In this tutorial, we’ll talk about Residual Networks (or simple ResNets). First, we’ll briefly introduce CNNs and discuss the motivation behind ResNets. Then, we’ll describe how the building block of a ResNet is defined. Finally, we’ll present a ResNet architecture and compare it with a plain one.
2. Introduction to CNNs
In 2012, the way we deal with computer vision problems changed forever when the AlexNet architecture was proposed by Krizhevsky. As we can see below, AlexNet consists of 5 Convolutional layers and 3 Fully-Connected layers:
It was the first time a deep learning architecture managed to surpass all the previous traditional hand-crafted learning techniques in image classification. So, AlexNet laid the foundation for the success of CNN in visual tasks.
The core building block of any CNN is a convolutional layer followed by an activation function and a max pooling operation.
3. Motivation for ResNets
Then, researchers realized that by stacking more and more convolutional layers in a CNN, the recognition accuracy increases. The intuition behind this phenomenon is that a bigger network manages to learn more complex functions since each layer corresponds to a function.
Later, many studies came up indicating that the first layers of a CNN learn to recognize edges, the middle layers shapes, and the last layers learn to recognize more complex stuff like objects.
However, there is a limit on the number of layers you can stack while expecting to improve the performance of the network. After some time, the network overfits the training set and is not able to generalize.

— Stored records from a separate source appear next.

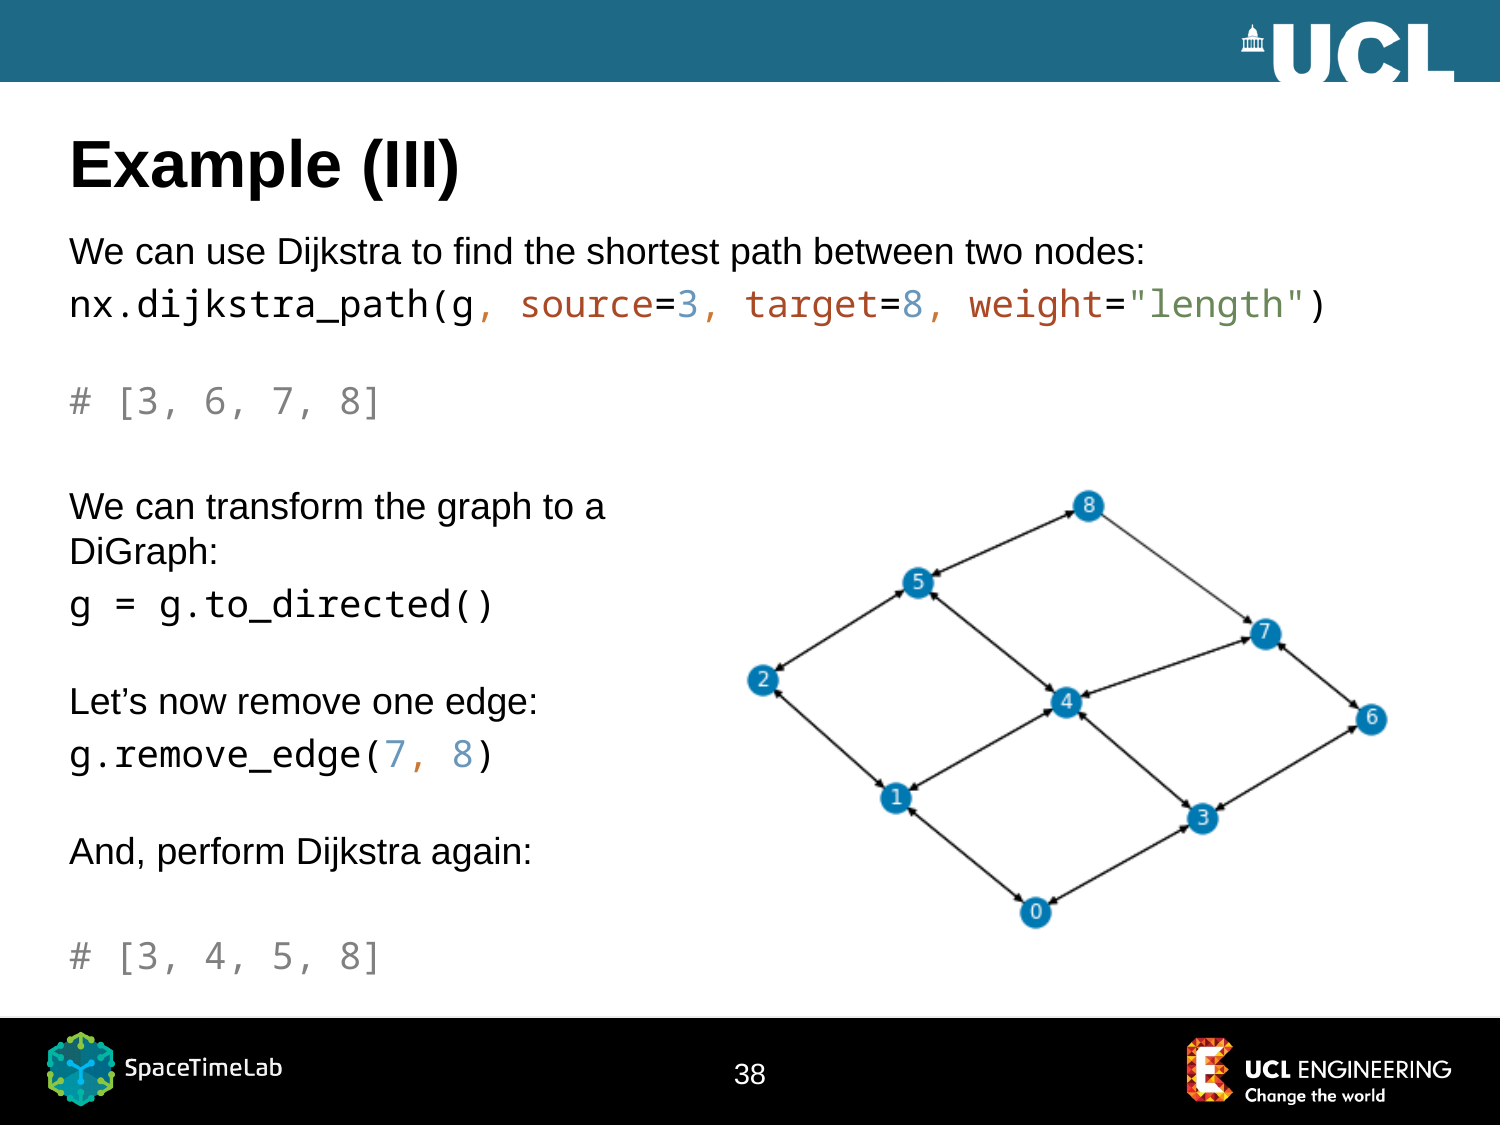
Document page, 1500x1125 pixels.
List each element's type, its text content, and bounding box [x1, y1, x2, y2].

title Example (III) [54, 113, 1447, 197]
list We can use Dijkstra to find the shortest path between two nodes: nx.dijkstra_path(g, source=3, target=8, weight="length") # [3, 6, 7, 8] We can transform the graph to a DiGraph: g = g.to_directed() Let’s now remove one edge: g.remove_edge(7, 8) And, perform Dijkstra again: # [3, 4, 5, 8] [54, 219, 1447, 988]
footer 38 [496, 1042, 1004, 1103]
picture [703, 455, 1454, 955]
picture [0, 990, 1500, 1125]
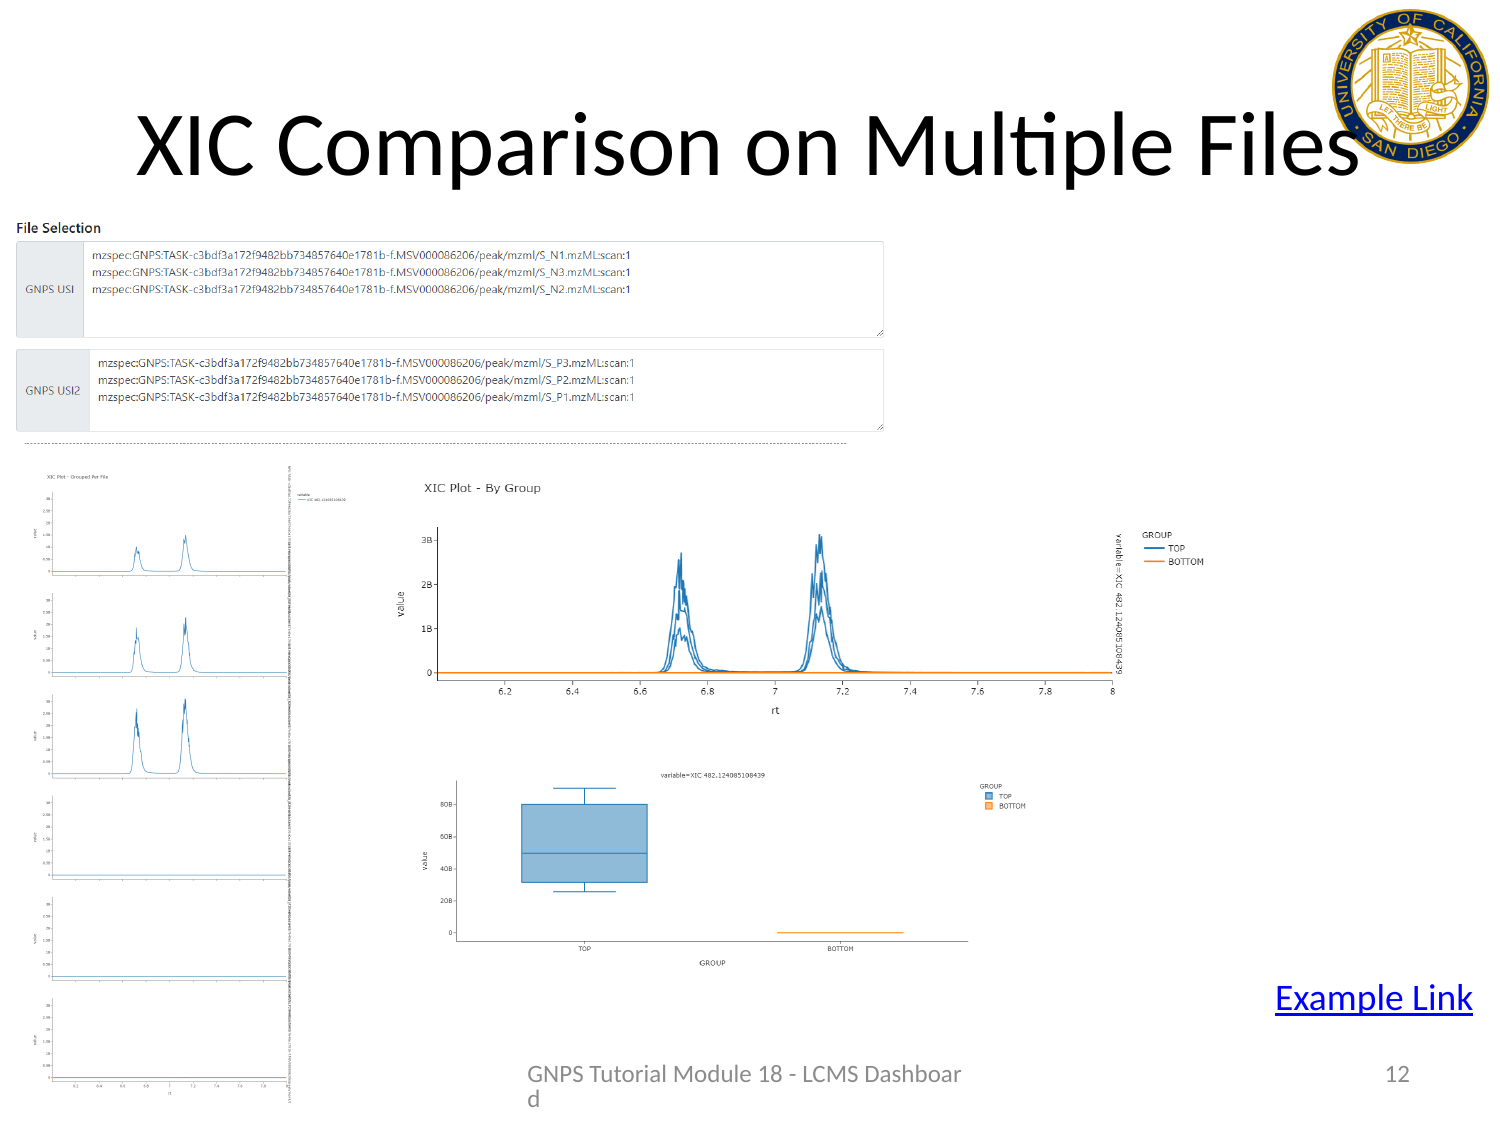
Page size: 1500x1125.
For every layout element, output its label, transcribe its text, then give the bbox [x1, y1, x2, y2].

That’s when the idea of ResNets came up. They manage to solve this problem since they are very deep networks that are trained without easily overfitting. Let’s see how they achieve that.
4. Residual Block
The core building block of a ResNet architecture is the residual block that can be seen in the image below:
The difference between this block and a regular block from a CNN is the skip connection. We observe that the input is forwarded and added to the output value without adding any extra parameter to the network.

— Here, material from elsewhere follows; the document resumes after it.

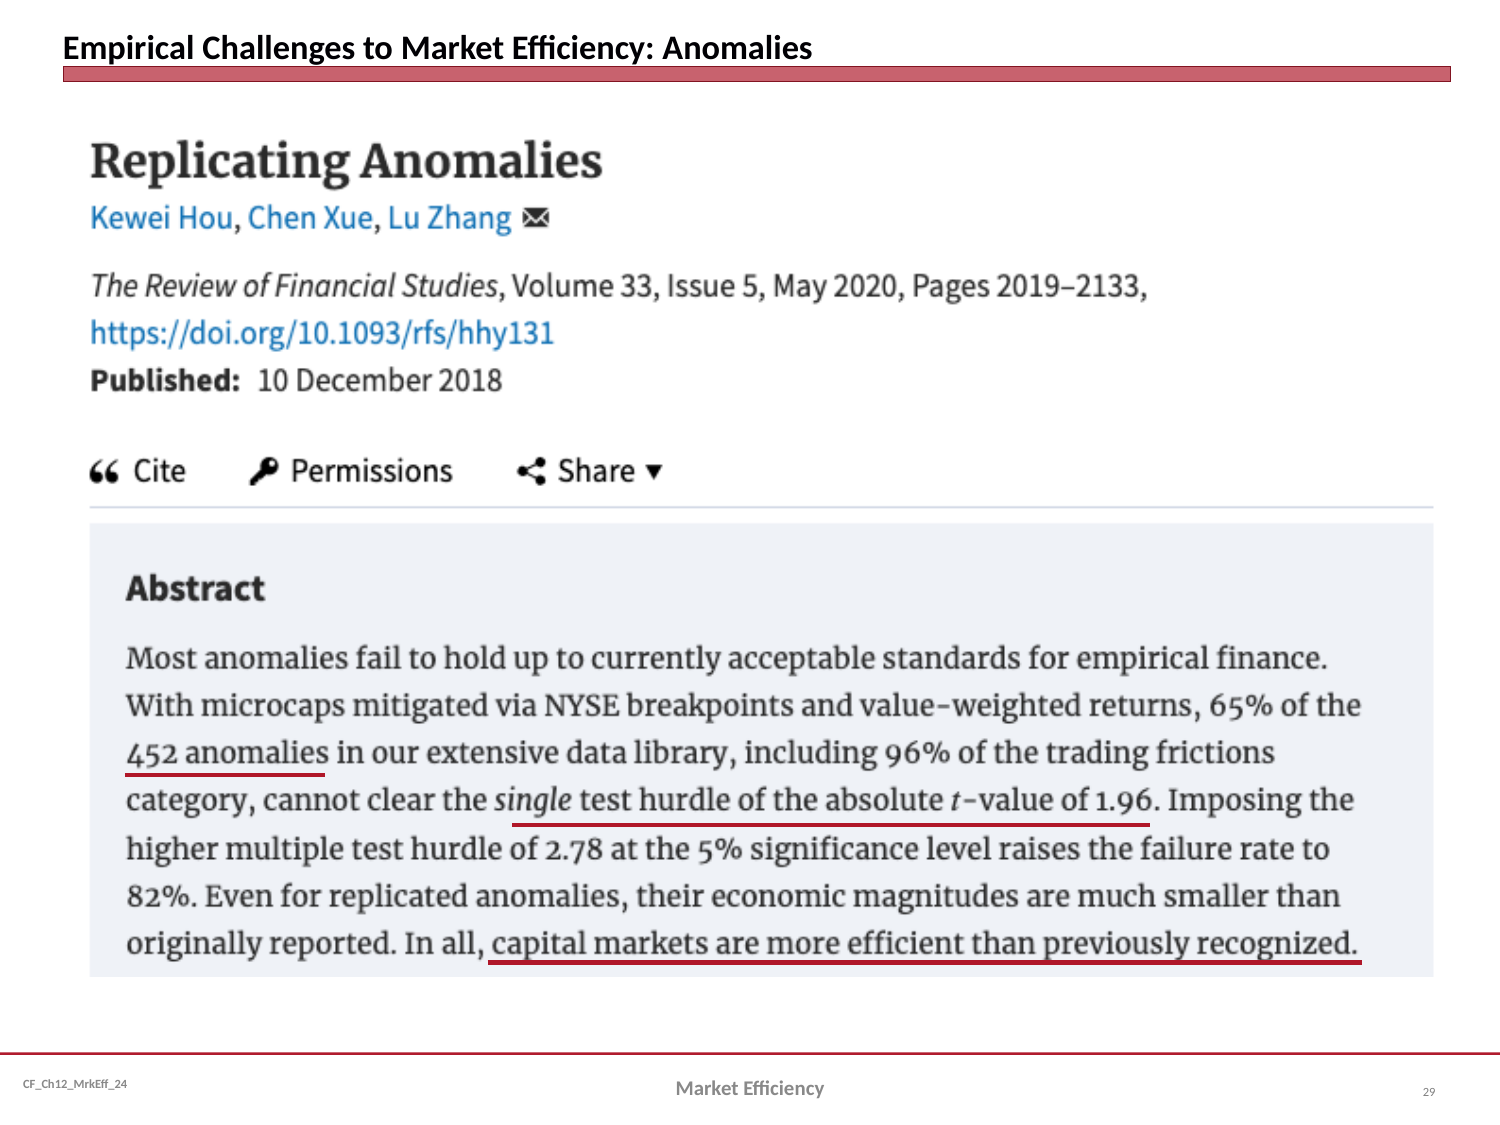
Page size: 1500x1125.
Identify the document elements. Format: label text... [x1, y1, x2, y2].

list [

The most important problem these shortcuts solve is the vanishing gradient problem that appears in large CNNs. In this problem, the gradients of the network become too small after several applications of the chain rule. So, the weights of the network are not updated, and the learning freezes. However, due to the above residual block, the gradients can now flow through the skip connections avoiding the vanishing gradient problem.
5. Residual Network
By adding the residual block at some points through the network, the authors of the ResNet architecture managed to train CNNs that consisted of a large number of Convolutional layers. In the images below, we can see a comparison between four convolutional networks. The first one is a CNN with 18 layers, and the second one is a residual version of the first network. Also, the third one is a larger network that has 34 layers, and the last one is its residual version:
We observe that to turn a network to its counterpart residual version, we just have to insert the skip connections. The authors that proposed the ResNet architecture trained the models on ImageNet, which is a large dataset for image recognition. In the diagrams below, we can see the results where the thin curves correspond to the training error and the bold curves to the validation error:
We observe that the ResNet architectures manage to converge faster than the plain ones. Also, the ResNet with the larger number of layers performed better than both the plain one and the smaller ResNet.
All these findings verify the fact that ResNet architectures deal with the vanishing gradient problem and enable us to train large Convolutional networks that learn more complex functions.
In this article, we presented the Residual Networks. First, we introduced CNNs and talked about the motivation behind ResNets. Then, we presented the building block of ResNets and some ResNet architectures.